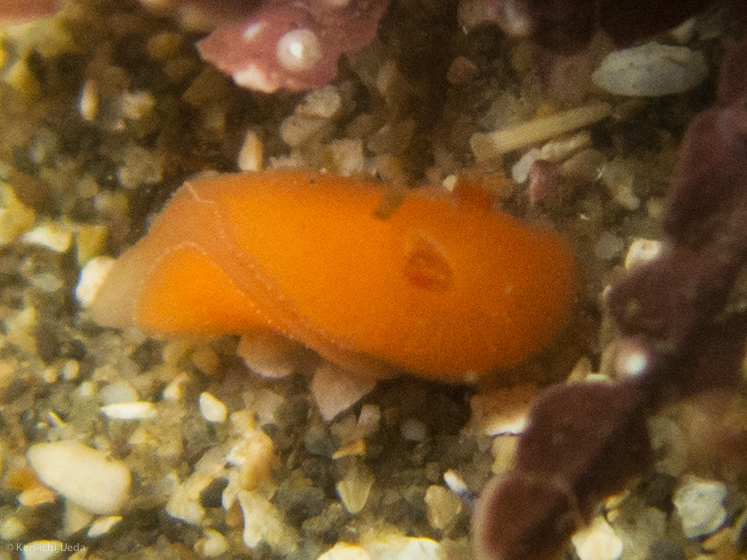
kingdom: Animalia
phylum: Mollusca
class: Gastropoda
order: Nudibranchia
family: Discodorididae
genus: Rostanga
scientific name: Rostanga pulchra
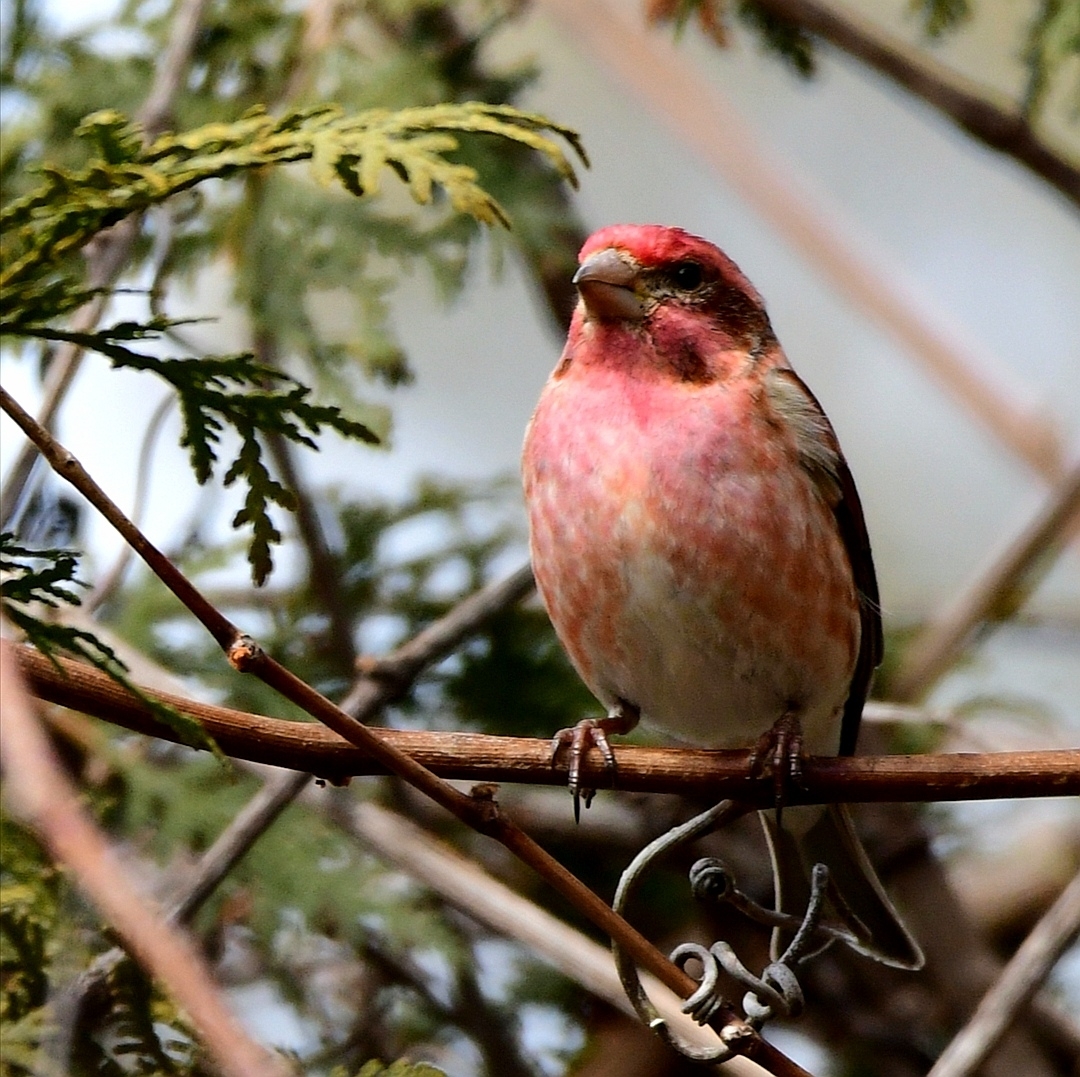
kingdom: Animalia
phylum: Chordata
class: Aves
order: Passeriformes
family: Fringillidae
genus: Haemorhous
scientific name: Haemorhous purpureus
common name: Purple finch
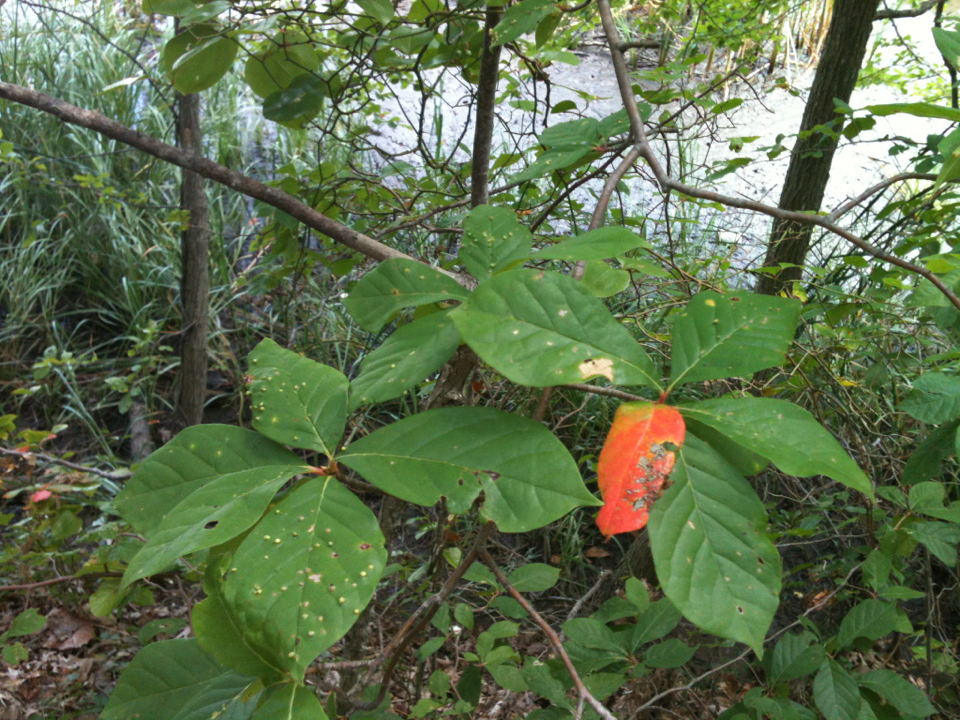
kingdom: Plantae
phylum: Tracheophyta
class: Magnoliopsida
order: Cornales
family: Nyssaceae
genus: Nyssa
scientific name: Nyssa sylvatica
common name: Black tupelo
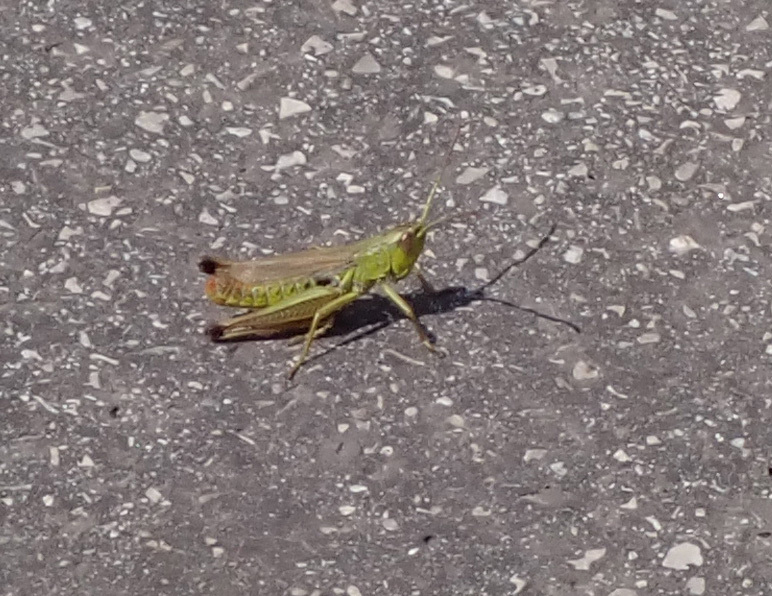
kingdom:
━━━━━━
What you will do: Locate every line in the items above that contains the string "name", and copy each of those lines. Case counts.

Task response:
scientific name: Rostanga pulchra
scientific name: Haemorhous purpureus
common name: Purple finch
scientific name: Nyssa sylvatica
common name: Black tupelo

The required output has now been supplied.